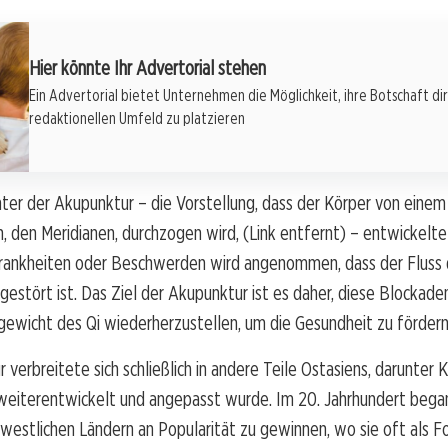
Hier könnte Ihr Advertorial stehen
Ein Advertorial bietet Unternehmen die Möglichkeit, ihre Botschaft di
redaktionellen Umfeld zu platzieren
nter der Akupunktur – die Vorstellung, dass der Körper von ein
, den Meridianen, durchzogen wird, (Link entfernt) – entwickelte
 Krankheiten oder Beschwerden wird angenommen, dass der Fluss 
 gestört ist. Das Ziel der Akupunktur ist es daher, diese Blockade
gewicht des Qi wiederherzustellen, um die Gesundheit zu fördern
 verbreitete sich schließlich in andere Teile Ostasiens, darunter 
 weiterentwickelt und angepasst wurde. Im 20. Jahrhundert bega
 westlichen Ländern an Popularität zu gewinnen, wo sie oft als F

• • • •

Task description:
Only one span of lines is wanted: the line with "gestört ist. Das" and every line after it to the end of the entries, output exactly.

Exercise solution:
 gestört ist. Das Ziel der Akupunktur ist es daher, diese Blockade
gewicht des Qi wiederherzustellen, um die Gesundheit zu fördern
 verbreitete sich schließlich in andere Teile Ostasiens, darunter 
 weiterentwickelt und angepasst wurde. Im 20. Jahrhundert bega
 westlichen Ländern an Popularität zu gewinnen, wo sie oft als F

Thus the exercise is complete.